What motherboard do you have?


----------



## maxirb (Jul 16, 2007)

hiya matey, how to check the mother board make?   , i am using dxdiag to get all the info but cant find anything that mentioned mother board, i can see the Procesor tho..


----------



## MaverickUK (Nov 30, 2006)

Download the below program and install, once done copy and paste the motherboard info. here.

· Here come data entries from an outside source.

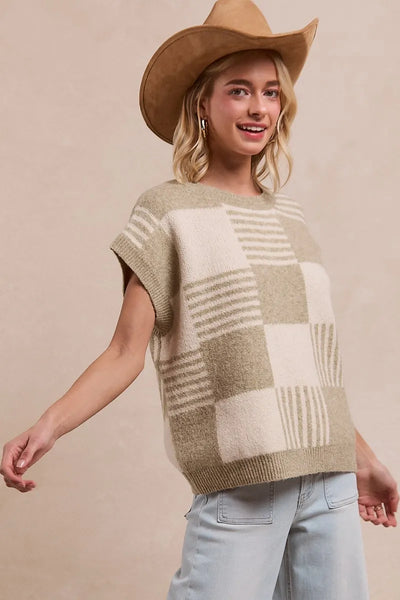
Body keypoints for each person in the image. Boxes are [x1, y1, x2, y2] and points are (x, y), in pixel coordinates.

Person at [1, 0, 398, 598]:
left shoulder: (291, 220)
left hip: (330, 485)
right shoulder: (167, 213)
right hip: (244, 486)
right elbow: (124, 351)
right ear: (202, 104)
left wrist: (362, 459)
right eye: (239, 91)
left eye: (270, 92)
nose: (259, 107)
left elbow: (310, 372)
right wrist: (47, 427)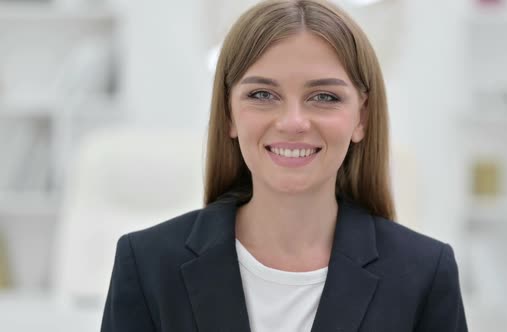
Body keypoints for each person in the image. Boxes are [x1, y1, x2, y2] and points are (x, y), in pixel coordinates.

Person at [100, 0, 468, 331]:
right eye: (262, 94)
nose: (293, 122)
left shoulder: (425, 273)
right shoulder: (148, 264)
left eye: (324, 96)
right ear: (228, 113)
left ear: (362, 118)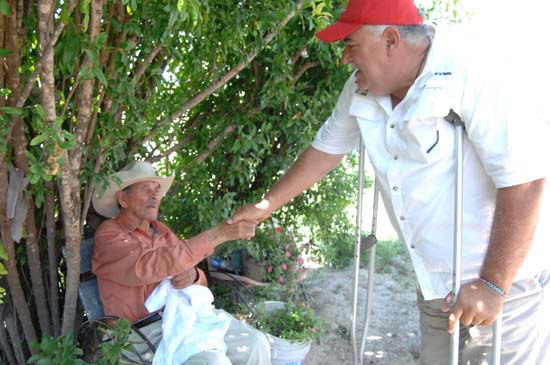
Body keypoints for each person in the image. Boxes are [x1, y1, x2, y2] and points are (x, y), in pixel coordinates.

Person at [228, 0, 550, 364]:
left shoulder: (468, 71)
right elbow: (326, 150)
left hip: (503, 285)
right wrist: (265, 205)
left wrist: (494, 284)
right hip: (434, 285)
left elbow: (524, 181)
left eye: (352, 46)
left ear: (391, 40)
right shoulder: (361, 88)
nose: (346, 58)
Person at [91, 160, 271, 365]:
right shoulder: (109, 234)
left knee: (256, 343)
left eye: (156, 190)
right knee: (212, 361)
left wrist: (193, 276)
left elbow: (193, 276)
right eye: (145, 189)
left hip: (184, 316)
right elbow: (146, 267)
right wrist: (217, 235)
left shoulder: (162, 231)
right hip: (141, 332)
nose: (154, 196)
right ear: (123, 199)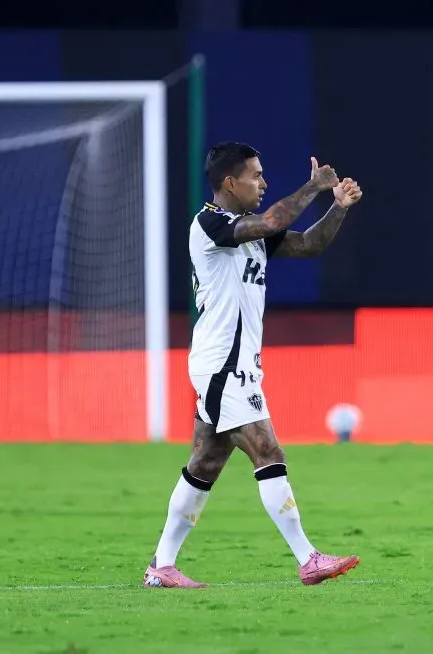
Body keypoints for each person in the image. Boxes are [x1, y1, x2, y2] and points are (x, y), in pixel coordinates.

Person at [143, 142, 363, 588]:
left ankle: (161, 566)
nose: (263, 183)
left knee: (204, 464)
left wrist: (336, 206)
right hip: (222, 363)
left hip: (234, 362)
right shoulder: (210, 223)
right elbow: (274, 220)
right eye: (256, 176)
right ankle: (309, 559)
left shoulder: (249, 229)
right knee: (268, 450)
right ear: (230, 182)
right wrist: (313, 187)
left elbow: (305, 245)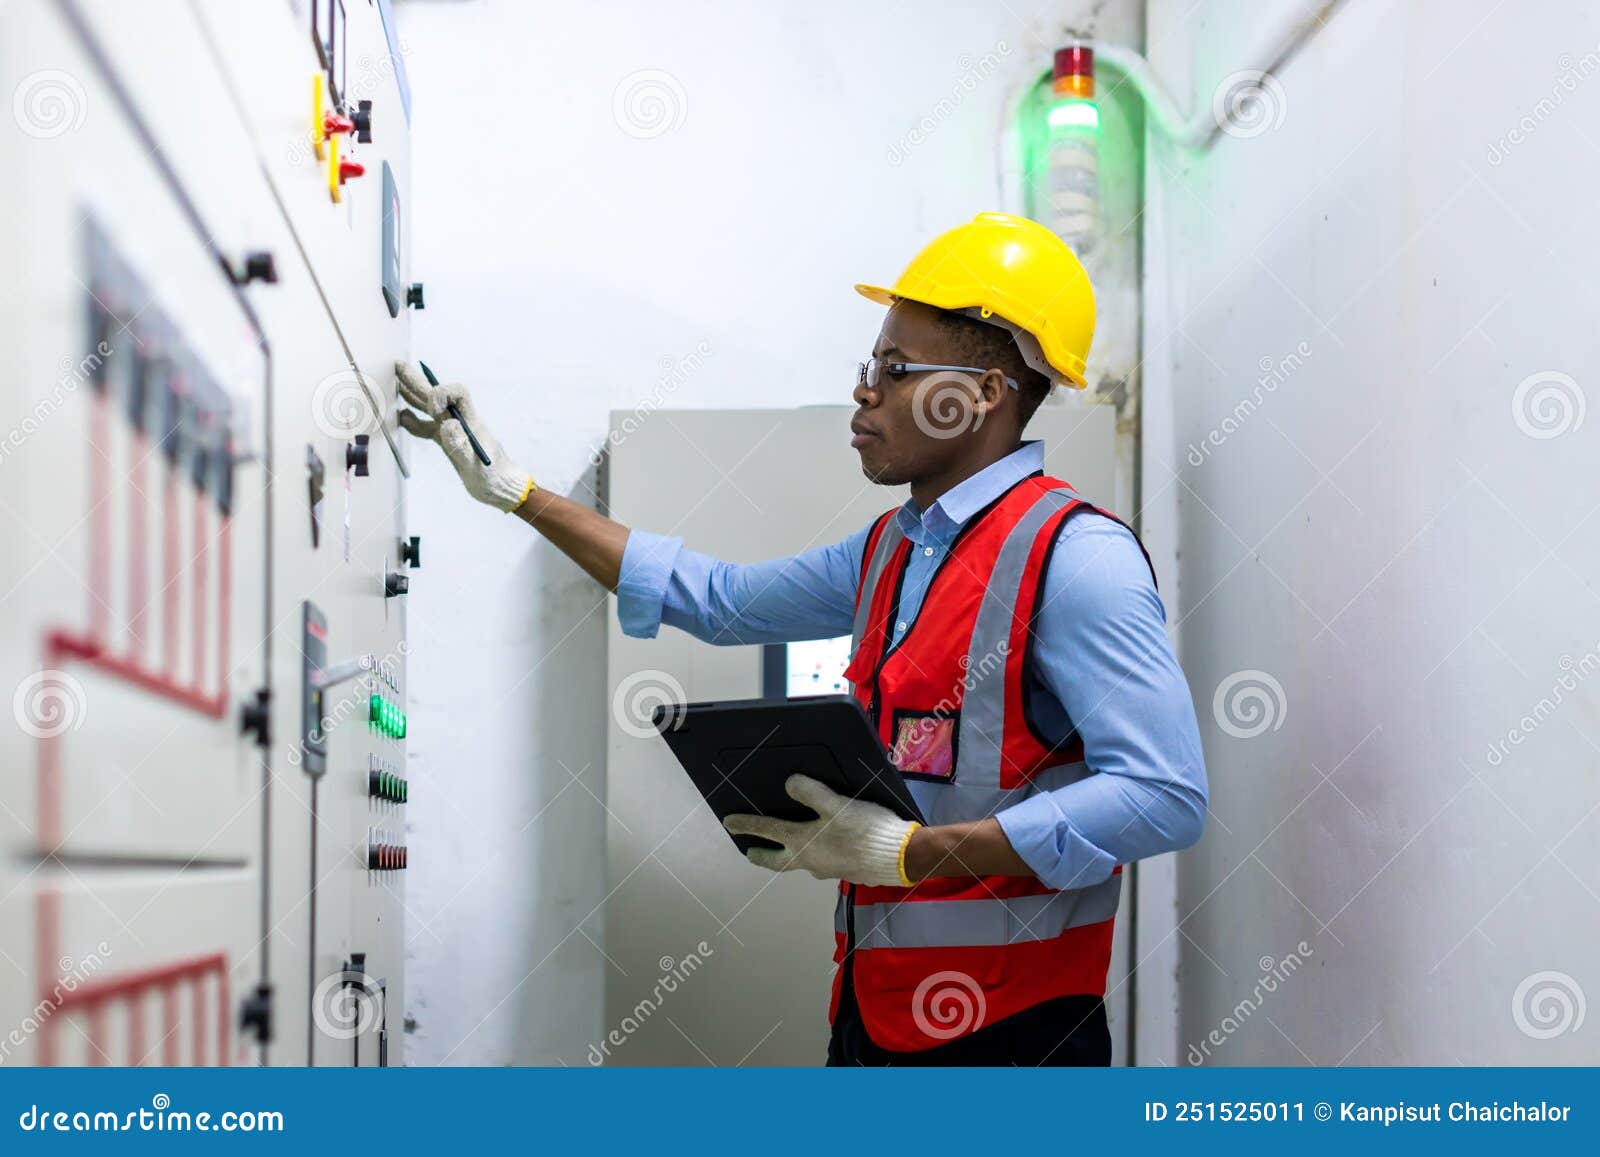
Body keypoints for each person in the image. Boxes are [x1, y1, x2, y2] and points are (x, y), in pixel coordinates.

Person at [396, 212, 1207, 1067]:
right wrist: (518, 491)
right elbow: (718, 599)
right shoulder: (893, 548)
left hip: (1016, 1039)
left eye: (895, 371)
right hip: (870, 1014)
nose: (865, 392)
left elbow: (1164, 792)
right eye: (871, 367)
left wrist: (916, 854)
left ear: (984, 394)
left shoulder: (1077, 558)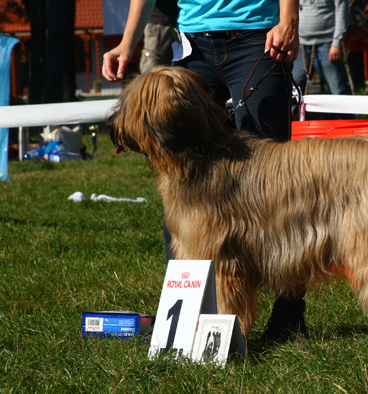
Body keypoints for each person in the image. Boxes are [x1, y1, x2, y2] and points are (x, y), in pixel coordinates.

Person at [103, 0, 308, 343]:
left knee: (275, 185)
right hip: (195, 42)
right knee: (179, 180)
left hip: (258, 37)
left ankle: (289, 315)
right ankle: (186, 315)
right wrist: (127, 42)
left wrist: (289, 20)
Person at [292, 0, 352, 96]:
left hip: (327, 45)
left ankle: (346, 111)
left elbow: (342, 10)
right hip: (300, 44)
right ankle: (292, 111)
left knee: (338, 88)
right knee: (294, 91)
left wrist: (336, 42)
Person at [138, 0, 179, 74]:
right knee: (152, 61)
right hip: (157, 22)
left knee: (173, 64)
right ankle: (148, 85)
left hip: (177, 22)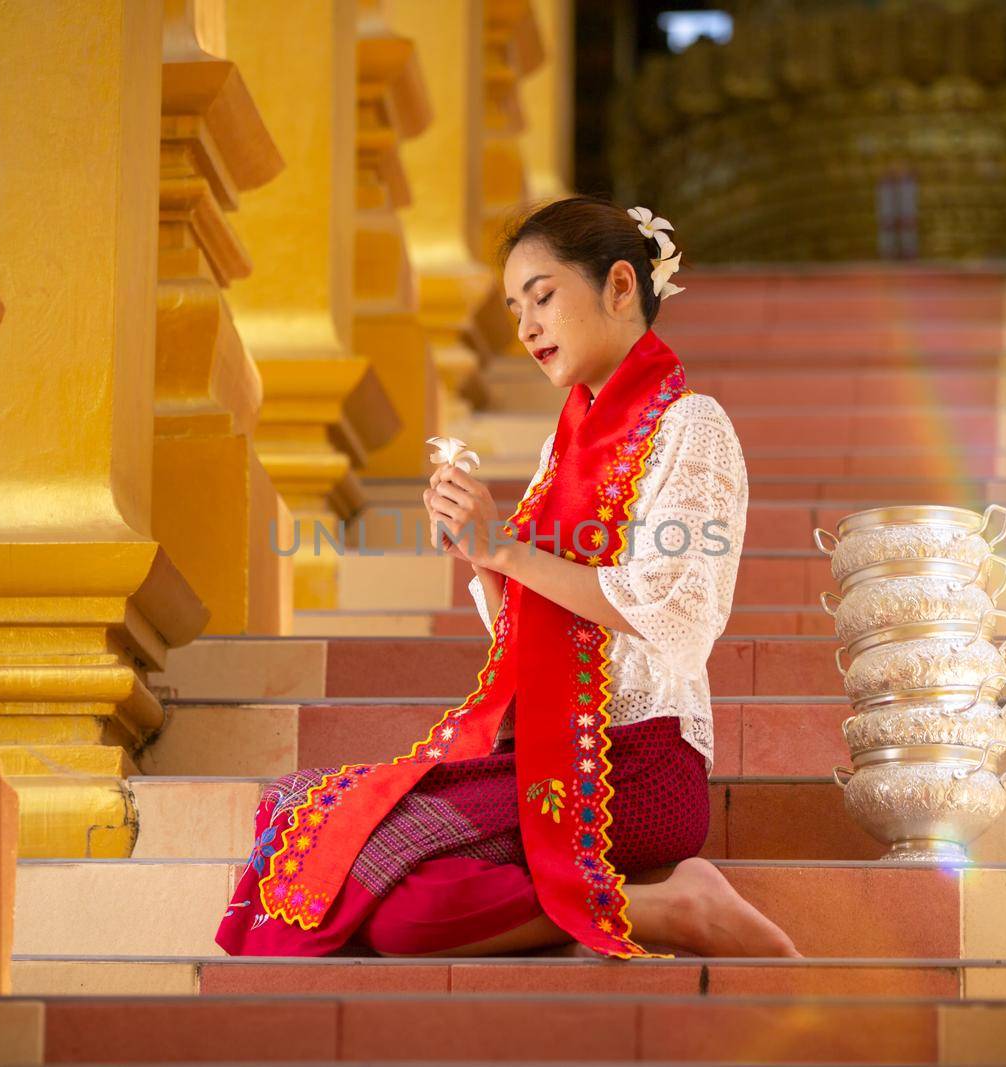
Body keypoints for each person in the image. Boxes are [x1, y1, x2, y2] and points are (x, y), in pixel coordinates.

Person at [215, 195, 800, 960]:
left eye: (544, 297)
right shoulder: (563, 454)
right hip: (544, 748)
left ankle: (683, 909)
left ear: (620, 286)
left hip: (640, 761)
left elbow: (676, 612)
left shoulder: (691, 426)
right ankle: (648, 904)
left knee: (402, 911)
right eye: (514, 307)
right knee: (328, 832)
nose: (525, 327)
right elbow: (532, 635)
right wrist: (479, 553)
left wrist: (507, 549)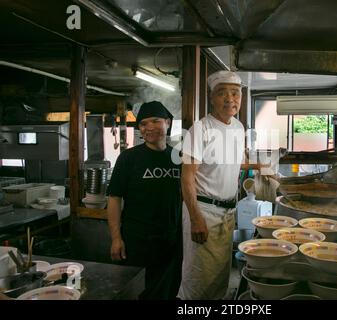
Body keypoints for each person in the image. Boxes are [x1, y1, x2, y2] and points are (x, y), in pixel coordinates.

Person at [178, 71, 263, 300]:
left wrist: (264, 167)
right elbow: (186, 178)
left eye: (235, 93)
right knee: (198, 280)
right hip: (203, 211)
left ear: (241, 98)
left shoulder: (237, 127)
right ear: (212, 98)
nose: (230, 99)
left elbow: (236, 162)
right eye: (222, 93)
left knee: (218, 278)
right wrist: (196, 219)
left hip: (227, 212)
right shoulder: (200, 129)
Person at [106, 101, 182, 300]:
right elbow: (114, 199)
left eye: (155, 121)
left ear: (167, 122)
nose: (149, 128)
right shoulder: (128, 158)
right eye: (143, 124)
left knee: (168, 292)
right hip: (137, 241)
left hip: (172, 241)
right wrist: (116, 238)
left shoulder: (178, 157)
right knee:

Everest Home Edition; http://www.majorgeeks.com/download4181.html

Nick.


----------



## maxirb (Jul 16, 2007)

thhink this is what i have:

Main Circuit Board b 
2.20 gigahertz AMD Athlon 64 X2 Dual Core
256 kilobyte primary memory cache
1024 kilobyte secondary memory cache 
Board: ASUSTeK Computer INC. M2N-SLI DELUXE 1.XX
Bus Clock: 200 megahertz
BIOS: Phoenix Technologies, LTD ASUS M2N-SLI DELUXE ACPI BIOS Revision 0404 08/21/2006


----------



## MaverickUK (Nov 30, 2006)

The latest BIOS version is at the top; http://support.asus.com/download/download.aspx?SLanguage=en-us&model=M2N-SLI Deluxe


----------



## maxirb (Jul 16, 2007)

Hi MaverickUK, you are a star, anyway just to confirm my confusion, my current BIOS is Phoenix - Award, but the update shown on the website is: M2N-SLI Deluxe Beta BIOS 1102
Latest beta BIOS, Is it okay to flash my Phoenix using that one? just being precautious here as 1: different name 2: Its a beta,..?

Ta


----------



## MaverickUK (Nov 30, 2006)

Try this; http://drivers.softpedia.com/get/BIOS/Asus/ASUS-M2N-SLI-Deluxe-BIOS-1102.shtml. If USB booting is an option for your motherboard, it *should* be included in this BIOS update. It will be compatible with your motherboard and as far as i'm aware it _is_ a BETA version. It's the same BIOS version as listed on the other website, however this one just adds an extra decription of what it offers as of this update.

Nick.


----------



## maxirb (Jul 16, 2007)

Hiya, ok i got the file,..
No, USB booting has never beed an option of my BIOS, however the BIOS recognize any external USB hard drive attached to the system. But again, i the BOOT option, i can only see "removable" which point to "floppy" only, no USB nothing. Do you reckon even after upgrading my BIOS, it will still unable to BOOT USB at all?

Now about the BIOS file, the file is a BIN extension. I tried to extract it using MagicISO, but apparently it doesnt recognized that as a CD image. I have tried to find documentation on ASUS website about how to install this, but nothing available for 1102 BIOS. Google is a bit useless as well for this case this time. One of the docs. found on ASUS is for AFLASH.exe which supposed to be used via DOS, but that is that, and i dont think the similar method will apply to that 1102,....


----------



## MaverickUK (Nov 30, 2006)

Use a floppy to copy the files.


----------